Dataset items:

----

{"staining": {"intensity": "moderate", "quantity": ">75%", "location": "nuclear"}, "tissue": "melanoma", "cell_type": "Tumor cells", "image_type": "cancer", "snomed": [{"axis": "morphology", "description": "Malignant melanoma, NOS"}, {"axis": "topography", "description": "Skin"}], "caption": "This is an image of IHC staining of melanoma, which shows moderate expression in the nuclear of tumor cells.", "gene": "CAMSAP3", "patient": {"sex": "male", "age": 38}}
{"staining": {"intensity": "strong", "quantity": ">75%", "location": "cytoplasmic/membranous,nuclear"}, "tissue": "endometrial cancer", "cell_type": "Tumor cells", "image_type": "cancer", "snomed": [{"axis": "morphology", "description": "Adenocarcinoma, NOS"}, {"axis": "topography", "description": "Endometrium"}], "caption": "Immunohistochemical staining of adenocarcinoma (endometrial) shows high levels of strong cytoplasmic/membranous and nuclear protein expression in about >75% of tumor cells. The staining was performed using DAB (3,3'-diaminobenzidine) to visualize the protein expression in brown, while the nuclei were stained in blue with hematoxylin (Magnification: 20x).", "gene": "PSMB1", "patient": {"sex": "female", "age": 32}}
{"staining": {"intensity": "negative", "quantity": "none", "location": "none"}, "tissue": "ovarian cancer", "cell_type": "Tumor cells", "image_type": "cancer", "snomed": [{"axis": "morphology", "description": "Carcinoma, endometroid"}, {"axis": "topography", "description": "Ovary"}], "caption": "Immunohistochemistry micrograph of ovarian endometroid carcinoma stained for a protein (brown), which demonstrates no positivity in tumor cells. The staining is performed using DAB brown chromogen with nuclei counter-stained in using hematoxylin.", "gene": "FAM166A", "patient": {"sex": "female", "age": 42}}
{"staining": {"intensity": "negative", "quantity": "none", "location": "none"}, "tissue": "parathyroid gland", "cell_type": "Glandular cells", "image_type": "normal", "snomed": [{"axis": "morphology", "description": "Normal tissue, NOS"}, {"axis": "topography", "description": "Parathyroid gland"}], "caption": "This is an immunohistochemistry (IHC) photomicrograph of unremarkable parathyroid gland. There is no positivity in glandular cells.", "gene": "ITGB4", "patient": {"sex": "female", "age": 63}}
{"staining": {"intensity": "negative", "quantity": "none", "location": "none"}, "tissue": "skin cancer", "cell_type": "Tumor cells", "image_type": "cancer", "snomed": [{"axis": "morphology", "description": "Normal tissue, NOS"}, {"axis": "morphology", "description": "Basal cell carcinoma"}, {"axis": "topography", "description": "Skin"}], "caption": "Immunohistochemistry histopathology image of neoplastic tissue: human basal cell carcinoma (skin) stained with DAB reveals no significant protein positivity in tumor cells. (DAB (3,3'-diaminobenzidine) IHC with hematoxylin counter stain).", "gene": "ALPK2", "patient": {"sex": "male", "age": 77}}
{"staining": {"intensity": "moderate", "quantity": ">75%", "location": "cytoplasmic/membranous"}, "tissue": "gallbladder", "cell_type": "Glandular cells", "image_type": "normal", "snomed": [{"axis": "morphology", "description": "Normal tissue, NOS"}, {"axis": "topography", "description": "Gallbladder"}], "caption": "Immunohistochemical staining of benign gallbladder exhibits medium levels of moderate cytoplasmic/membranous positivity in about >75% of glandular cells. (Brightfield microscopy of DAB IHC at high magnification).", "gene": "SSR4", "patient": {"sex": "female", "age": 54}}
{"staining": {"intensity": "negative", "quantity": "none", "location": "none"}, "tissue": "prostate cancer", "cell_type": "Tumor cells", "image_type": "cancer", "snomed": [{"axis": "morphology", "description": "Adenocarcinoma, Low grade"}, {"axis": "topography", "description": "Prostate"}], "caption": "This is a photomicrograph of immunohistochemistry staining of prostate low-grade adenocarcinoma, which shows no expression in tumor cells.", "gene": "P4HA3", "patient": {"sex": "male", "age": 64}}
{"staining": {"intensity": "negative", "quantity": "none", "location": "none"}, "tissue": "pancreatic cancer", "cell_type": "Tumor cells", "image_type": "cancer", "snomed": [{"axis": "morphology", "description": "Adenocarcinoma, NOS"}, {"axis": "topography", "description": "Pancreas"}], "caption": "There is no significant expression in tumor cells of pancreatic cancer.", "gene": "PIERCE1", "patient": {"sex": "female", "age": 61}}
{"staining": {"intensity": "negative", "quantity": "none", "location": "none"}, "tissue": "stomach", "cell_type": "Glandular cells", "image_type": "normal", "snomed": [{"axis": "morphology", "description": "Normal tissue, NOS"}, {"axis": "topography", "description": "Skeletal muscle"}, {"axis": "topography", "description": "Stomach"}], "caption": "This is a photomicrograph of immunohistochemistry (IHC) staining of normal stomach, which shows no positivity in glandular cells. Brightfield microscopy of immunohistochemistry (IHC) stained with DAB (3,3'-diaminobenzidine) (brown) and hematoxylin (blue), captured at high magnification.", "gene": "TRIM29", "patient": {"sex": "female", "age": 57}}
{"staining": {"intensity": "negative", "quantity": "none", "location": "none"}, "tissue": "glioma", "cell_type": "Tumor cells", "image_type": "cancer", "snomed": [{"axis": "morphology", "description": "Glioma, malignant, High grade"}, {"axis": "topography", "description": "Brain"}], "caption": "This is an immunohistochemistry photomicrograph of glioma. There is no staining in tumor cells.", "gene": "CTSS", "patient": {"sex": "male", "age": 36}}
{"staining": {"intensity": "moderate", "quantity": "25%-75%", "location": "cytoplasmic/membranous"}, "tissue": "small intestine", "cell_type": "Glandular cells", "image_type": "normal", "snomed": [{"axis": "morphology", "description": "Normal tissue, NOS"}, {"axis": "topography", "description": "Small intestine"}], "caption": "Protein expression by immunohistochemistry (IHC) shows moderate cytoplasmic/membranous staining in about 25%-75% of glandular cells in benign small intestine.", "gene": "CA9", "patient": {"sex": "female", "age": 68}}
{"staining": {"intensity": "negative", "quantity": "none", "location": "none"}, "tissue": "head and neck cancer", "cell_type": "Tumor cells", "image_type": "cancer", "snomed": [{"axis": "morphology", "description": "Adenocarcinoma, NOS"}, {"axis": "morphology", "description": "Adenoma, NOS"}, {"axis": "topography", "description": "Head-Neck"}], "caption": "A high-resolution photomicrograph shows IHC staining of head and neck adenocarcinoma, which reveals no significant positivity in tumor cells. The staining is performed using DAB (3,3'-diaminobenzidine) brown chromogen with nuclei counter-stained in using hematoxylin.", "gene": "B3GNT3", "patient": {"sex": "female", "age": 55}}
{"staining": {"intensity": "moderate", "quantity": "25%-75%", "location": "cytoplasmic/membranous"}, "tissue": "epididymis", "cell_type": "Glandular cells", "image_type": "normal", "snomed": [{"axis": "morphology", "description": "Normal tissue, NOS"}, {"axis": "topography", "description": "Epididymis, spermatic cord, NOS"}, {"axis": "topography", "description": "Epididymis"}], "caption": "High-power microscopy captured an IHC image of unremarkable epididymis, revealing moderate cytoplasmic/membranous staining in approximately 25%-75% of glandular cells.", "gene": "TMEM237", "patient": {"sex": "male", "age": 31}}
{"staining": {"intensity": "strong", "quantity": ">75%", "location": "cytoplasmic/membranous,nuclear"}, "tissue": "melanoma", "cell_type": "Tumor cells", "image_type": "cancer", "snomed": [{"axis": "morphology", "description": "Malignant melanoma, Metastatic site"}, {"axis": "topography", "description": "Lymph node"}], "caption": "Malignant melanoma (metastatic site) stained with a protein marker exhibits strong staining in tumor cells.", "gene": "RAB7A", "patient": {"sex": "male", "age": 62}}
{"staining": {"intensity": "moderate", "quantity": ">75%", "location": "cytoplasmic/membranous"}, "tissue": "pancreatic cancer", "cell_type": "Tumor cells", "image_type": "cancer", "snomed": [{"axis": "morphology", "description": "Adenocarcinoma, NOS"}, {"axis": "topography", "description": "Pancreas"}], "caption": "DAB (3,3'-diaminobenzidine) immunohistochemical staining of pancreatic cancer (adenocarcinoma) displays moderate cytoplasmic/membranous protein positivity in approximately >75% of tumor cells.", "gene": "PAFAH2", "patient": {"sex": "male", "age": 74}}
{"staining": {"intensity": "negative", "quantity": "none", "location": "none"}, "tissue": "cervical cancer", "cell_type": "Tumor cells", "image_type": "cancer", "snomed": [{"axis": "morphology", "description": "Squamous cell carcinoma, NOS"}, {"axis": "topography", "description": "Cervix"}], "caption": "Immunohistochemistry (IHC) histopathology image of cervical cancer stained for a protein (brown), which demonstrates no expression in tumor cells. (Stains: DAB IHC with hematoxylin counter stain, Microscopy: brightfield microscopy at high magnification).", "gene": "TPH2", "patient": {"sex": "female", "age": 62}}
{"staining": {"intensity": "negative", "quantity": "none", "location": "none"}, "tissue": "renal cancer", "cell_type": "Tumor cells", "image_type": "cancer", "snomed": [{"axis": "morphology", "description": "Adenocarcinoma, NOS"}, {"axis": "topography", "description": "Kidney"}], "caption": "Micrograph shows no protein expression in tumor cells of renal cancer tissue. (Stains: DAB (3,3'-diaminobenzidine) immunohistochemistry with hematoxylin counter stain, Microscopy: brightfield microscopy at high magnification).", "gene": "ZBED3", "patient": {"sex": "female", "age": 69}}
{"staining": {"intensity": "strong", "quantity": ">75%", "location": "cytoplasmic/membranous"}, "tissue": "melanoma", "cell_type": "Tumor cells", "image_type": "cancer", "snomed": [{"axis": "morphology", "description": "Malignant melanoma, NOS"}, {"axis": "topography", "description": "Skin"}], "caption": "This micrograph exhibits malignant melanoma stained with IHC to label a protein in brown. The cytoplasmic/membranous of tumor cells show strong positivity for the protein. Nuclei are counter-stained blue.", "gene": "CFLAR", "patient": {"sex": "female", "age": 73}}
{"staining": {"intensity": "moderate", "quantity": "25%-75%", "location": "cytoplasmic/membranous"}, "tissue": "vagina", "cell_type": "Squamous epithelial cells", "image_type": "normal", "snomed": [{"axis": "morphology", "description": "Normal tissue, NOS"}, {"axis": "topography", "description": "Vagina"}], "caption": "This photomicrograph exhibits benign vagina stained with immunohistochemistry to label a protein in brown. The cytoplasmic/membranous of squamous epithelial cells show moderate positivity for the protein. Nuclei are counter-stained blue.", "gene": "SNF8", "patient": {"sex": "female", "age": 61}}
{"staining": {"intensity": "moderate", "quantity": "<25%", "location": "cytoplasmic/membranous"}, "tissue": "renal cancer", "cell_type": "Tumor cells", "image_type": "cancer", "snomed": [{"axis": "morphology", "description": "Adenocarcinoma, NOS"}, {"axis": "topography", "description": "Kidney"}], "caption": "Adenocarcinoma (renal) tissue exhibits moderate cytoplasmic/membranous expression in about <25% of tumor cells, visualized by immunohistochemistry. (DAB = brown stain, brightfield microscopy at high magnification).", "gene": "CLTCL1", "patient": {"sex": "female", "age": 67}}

----

• _Task goal_
Return exactly, and only, the lines above starting at the line that contains "image of neoplastic" and ending at the line that contains "staining of benign".

• _Exercise result_
{"staining": {"intensity": "negative", "quantity": "none", "location": "none"}, "tissue": "skin cancer", "cell_type": "Tumor cells", "image_type": "cancer", "snomed": [{"axis": "morphology", "description": "Normal tissue, NOS"}, {"axis": "morphology", "description": "Basal cell carcinoma"}, {"axis": "topography", "description": "Skin"}], "caption": "Immunohistochemistry histopathology image of neoplastic tissue: human basal cell carcinoma (skin) stained with DAB reveals no significant protein positivity in tumor cells. (DAB (3,3'-diaminobenzidine) IHC with hematoxylin counter stain).", "gene": "ALPK2", "patient": {"sex": "male", "age": 77}}
{"staining": {"intensity": "moderate", "quantity": ">75%", "location": "cytoplasmic/membranous"}, "tissue": "gallbladder", "cell_type": "Glandular cells", "image_type": "normal", "snomed": [{"axis": "morphology", "description": "Normal tissue, NOS"}, {"axis": "topography", "description": "Gallbladder"}], "caption": "Immunohistochemical staining of benign gallbladder exhibits medium levels of moderate cytoplasmic/membranous positivity in about >75% of glandular cells. (Brightfield microscopy of DAB IHC at high magnification).", "gene": "SSR4", "patient": {"sex": "female", "age": 54}}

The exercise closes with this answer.